When someone says the word ‘business’ to you, chances are you think of people in dull grey suits pointing at pie charts about the year’s thirty-first-quarterly-earning-majigs, or some such nonsense. Thanks to constant portrayals by the media, many of us view the world of business as being synonymous with a corporate mentality.
And yet that’s rarely the case. In towns and cities across the UK there are thousands of flourishing independent businesses, and many of them are more reliant on imagination than pie charts.
The cultural sector, although it’s been known to require a graph or two, relies much more on the human sum of ingenuity than your average brick-and-mortar stockbroker or shop worker.

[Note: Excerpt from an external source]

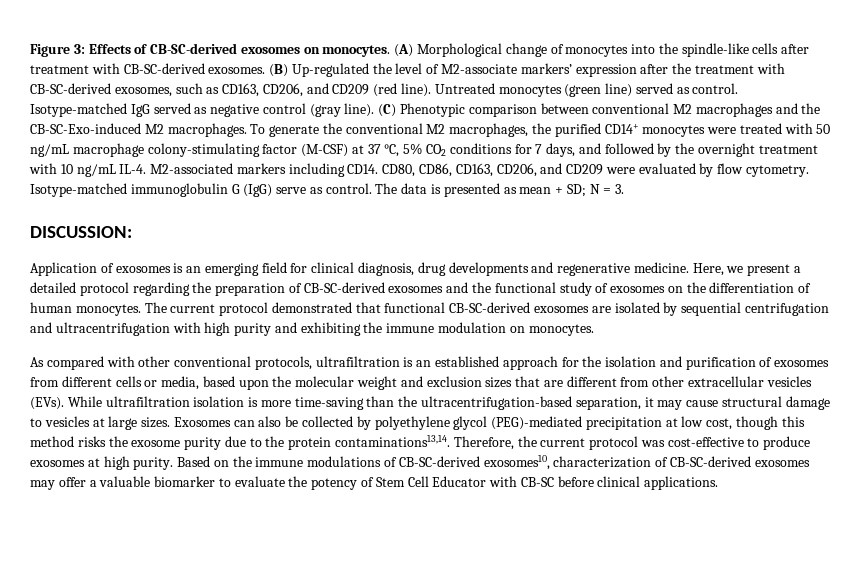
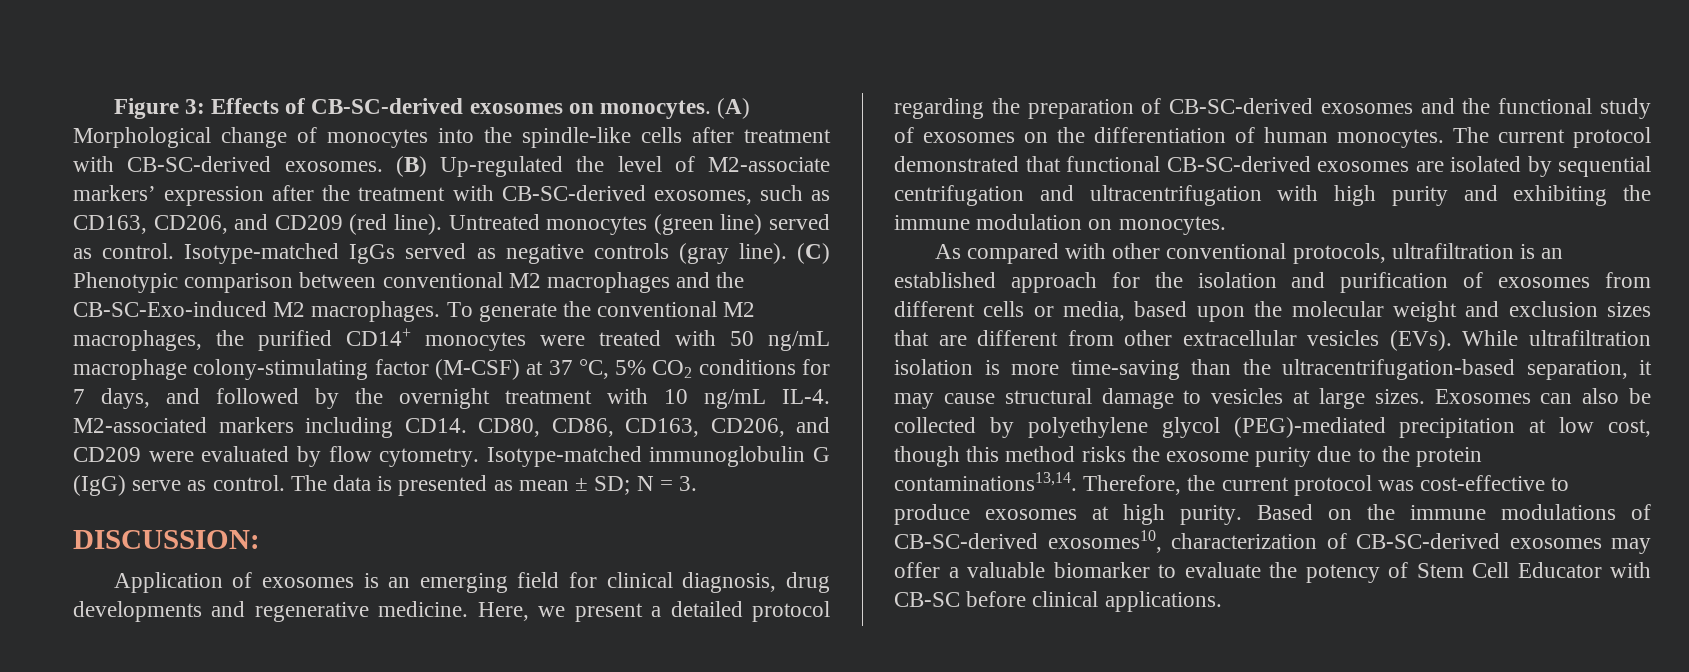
[130,104,150,117] IgG -> [349,244,396,264] IgGs
[262,103,306,114] control -> [593,243,669,259] controls
[555,187,564,194] + -> [575,478,589,491] ±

To prove our point, here are a few indie businesses that rely on the creativity within themselves or others to keep the profits coming in.
Wild Warehouse
The arts and crafts sector will always be a niche, an enthusiasm reserved for art students, primary schools and anyone who loves to smear themselves in glitter and Pritt-Stick of a weekend. And yet this sector, which caters to a very specific creative audience, contains an array of success stories, chief amongst them being Wild Warehouse.
This family-run craft material provider has been successfully shipping arty products online for some time and remains one of the most trusted names in the business, providing proof, if ever it were needed, that a relatively small niche can be enough to propel an SME to success.
Glasgow Film Theatre
The Glasgow Film Theatre – affectionately referred to as the GFT by its patrons – creates an ambient welcoming atmosphere for any visitors looking to sample the latest in cinema.
This indie business opened its doors in 1939 and has enjoyed great success ever since, boasting multiple screens, a cafe and a variety of special screenings for its creatively bent customers.
The icing on the cake for the cinema is the Glasgow Film Festival, of which the GFT plays an exclusive role. Here’s a cinema that’s held its weight in the local community for an incredibly long time.
Creative Dundee
Dundee has enjoyed a complete regeneration programme over the past decade, with the installation of a V&A museum on the waterfront, a new commitment to park life and greenery in the city centre, and a spiffy facelift for all travel links into the city.
Riding on the coat tails of these improvements is Creative Dundee, a facilitator of the arts in the city that’s grown exponentially over the past decade.
This SME has distributed zines and podcasts across the city regularly to boost its profile, and hosted wildly successful Pecha Kucha evenings, in which speakers have 10 minutes to deliver a presentation on a left-of-centre idea to a live audience.
These events show that the creative sector is thriving in this city and many others.